During the first fitting, you'll try on a sample suit to make sure your measurements are spot on.
During the first fitting, you’ll try on a sample suit to make sure your measurements are spot on.

Ryan Craggs/Hearst Newspapers

Aside from being knowledgeable about all of Custom Made’s various options, Logan also offered feedback on the details I’d selected. For example, we ended up changing the sleeve lining color, went from a single vent to a double vent and added suspender buttons. The rationale on the buttons was it was easy to simply not use them, but I might want them later on. Good advice.

After that, I tried on a jacket and trousers to make sure we had the right fit. I ended up going with size 36 trousers and taking them in a bit, given that I have a big butt, thanks to a lifetime of sports and squats at the gym. And my right arm sits slightly lower than my left — apparently that’s typical if you’re right handed.

In total, the first fitting took about 30 minutes.

Second fitting

About three weeks later, I got a text message telling me my suit was ready for a second fitting.  This speed isn’t guaranteed, but Logan told me it typically takes around a month.

The first fitting. Note that I'm wearing sneakers, but there's a bit extra break.
The first fitting. Note that I’m wearing sneakers, but there’s a bit extra break.

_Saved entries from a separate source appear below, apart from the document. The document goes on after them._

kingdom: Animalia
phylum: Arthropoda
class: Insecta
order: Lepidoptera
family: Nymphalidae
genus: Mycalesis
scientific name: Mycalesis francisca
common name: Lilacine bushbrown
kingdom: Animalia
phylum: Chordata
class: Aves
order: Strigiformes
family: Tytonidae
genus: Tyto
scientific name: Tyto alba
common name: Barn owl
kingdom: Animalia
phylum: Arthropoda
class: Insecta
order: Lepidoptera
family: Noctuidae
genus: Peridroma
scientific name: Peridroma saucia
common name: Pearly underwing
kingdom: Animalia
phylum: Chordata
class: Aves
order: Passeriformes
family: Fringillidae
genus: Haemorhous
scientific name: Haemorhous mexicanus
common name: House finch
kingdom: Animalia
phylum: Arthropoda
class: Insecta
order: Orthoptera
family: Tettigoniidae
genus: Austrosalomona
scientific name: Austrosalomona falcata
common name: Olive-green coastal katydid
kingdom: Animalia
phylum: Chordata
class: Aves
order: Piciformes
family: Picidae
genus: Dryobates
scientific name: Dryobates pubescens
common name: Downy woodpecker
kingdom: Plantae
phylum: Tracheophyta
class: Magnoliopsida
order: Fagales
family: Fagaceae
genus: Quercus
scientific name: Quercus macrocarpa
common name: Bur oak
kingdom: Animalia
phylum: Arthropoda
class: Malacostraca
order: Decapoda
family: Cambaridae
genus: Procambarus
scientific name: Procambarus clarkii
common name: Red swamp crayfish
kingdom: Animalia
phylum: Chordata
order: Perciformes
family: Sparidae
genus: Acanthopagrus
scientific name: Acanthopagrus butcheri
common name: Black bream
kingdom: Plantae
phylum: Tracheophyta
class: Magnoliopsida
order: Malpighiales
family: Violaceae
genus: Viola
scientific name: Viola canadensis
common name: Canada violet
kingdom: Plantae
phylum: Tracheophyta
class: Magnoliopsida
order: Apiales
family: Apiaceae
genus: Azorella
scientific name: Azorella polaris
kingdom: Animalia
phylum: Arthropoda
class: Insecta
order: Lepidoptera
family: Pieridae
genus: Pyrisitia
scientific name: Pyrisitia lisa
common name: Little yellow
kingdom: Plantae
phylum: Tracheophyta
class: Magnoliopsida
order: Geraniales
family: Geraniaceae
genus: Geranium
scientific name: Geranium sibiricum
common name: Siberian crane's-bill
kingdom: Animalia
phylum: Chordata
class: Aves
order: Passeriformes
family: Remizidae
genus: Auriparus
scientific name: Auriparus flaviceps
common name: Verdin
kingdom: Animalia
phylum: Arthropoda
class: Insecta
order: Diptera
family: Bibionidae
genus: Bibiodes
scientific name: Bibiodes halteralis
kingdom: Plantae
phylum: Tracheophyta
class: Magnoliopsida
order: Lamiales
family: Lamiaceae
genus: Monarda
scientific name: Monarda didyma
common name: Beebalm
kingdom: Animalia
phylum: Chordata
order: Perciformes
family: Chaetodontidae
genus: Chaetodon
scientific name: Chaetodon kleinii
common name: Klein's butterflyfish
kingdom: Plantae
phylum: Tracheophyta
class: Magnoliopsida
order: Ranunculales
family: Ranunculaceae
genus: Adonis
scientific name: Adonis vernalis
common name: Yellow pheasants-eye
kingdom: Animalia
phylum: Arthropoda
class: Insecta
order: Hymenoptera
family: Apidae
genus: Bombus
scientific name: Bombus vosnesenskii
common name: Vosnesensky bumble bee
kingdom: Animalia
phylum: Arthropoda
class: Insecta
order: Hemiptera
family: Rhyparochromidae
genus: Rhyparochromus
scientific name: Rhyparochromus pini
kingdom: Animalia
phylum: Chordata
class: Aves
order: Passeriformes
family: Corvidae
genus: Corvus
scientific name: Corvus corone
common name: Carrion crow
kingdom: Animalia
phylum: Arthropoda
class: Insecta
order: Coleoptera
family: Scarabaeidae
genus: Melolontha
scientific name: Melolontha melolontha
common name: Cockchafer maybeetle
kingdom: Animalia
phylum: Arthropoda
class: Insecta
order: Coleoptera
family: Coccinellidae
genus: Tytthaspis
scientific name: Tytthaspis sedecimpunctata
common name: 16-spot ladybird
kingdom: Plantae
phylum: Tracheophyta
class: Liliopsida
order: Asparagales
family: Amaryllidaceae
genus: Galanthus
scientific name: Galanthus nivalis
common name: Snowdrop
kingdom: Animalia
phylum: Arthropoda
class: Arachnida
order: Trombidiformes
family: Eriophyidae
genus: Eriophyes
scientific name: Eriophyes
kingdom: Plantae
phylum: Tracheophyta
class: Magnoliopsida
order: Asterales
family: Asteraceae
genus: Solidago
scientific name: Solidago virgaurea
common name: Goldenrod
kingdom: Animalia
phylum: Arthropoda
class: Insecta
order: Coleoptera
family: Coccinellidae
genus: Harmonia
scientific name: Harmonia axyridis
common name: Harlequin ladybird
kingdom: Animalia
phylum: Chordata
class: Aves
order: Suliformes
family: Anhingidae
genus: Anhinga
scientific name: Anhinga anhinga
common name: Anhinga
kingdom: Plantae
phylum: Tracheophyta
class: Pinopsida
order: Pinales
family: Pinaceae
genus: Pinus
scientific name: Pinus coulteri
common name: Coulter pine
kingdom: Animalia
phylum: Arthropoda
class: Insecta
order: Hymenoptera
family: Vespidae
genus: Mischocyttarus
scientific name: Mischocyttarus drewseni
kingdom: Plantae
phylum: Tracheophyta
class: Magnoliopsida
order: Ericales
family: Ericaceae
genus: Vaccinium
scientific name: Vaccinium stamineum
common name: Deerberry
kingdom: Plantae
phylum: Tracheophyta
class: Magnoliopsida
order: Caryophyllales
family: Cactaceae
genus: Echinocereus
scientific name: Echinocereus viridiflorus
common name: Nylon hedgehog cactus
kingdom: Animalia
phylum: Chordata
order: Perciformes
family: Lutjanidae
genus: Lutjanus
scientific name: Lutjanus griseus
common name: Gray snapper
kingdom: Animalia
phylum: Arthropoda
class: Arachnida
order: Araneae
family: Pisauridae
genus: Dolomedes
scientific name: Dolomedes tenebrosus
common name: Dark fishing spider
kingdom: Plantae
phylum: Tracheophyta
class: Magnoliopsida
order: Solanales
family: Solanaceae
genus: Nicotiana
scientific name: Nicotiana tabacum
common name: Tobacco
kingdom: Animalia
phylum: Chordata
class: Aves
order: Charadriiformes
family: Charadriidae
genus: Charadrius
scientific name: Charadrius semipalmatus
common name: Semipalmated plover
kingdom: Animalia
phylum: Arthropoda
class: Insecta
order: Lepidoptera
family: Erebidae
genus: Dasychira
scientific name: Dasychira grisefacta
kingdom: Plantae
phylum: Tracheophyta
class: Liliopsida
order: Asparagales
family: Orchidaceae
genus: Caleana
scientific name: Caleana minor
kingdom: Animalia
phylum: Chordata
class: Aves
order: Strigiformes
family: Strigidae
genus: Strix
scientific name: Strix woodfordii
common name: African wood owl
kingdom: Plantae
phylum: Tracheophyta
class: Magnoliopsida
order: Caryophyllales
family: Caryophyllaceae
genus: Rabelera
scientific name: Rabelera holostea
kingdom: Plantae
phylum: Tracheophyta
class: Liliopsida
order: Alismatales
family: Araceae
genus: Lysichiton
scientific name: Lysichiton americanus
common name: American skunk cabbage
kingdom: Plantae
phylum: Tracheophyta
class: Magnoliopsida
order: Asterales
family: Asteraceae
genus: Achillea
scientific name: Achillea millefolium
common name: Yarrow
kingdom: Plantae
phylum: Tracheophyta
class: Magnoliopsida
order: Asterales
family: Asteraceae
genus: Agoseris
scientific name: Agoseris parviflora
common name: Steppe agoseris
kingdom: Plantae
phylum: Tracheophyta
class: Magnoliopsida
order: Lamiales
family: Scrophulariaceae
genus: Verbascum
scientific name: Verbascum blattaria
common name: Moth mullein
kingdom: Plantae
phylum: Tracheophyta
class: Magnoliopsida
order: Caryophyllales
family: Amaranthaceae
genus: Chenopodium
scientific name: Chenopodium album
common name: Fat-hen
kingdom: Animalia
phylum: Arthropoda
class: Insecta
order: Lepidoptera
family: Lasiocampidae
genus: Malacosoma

Ryan Craggs/Hearst Newspapers

The second fitting is to ensure your suit fits perfectly. In my case, we needed to make a small adjustment to the pants hem, as I preferred less of a break (how much the pant leg pools at the top of your shoe). A small adjustment like this can be done the same day, and the good thing is, it comes at no extra cost.

After that, my suit was ready to go.

How long does a Suitsupply Custom Made suit take?

From tinkering on a computer to having the final alterations in hand, my suit took just under a month. You don’t want to rush yourself and try to get a made-to-measure suit you need in two weeks. But if you’re planning for a big day, you’ll have plenty of time to go in for fittings and make sure everything’s perfect.

Is a Suitsupply Custom Made suit worth it?

This is entirely subjective, but yes. As the saying goes, fit is king when it comes to clothes. You can’t do better than having all of your measurements taken to ensure a suit sits correctly in all the right places. And if you’ve got a big event coming up like your own wedding, this is a great price point for a bespoke suit.

This is the nicest suit I own — even nicer than the Suitsupply Jort (it’s a soft J) I bought in 2020 for upcoming weddings. All the details and variations I chose — primarily my fabric choice — put my suit in around $1,200. That said, I went for a few fancier options.

For under $1,000, you’ll have a hard time getting a suit this well constructed with the materials Suitsupply uses. It’s easy to keep your suit between $500 and $700 by selecting more standard fabrics, and those are clearly marked from the start. How fancy you get is up to you and your budget. But if you build a classic suit you love, you’ll get plenty of wears and value from it.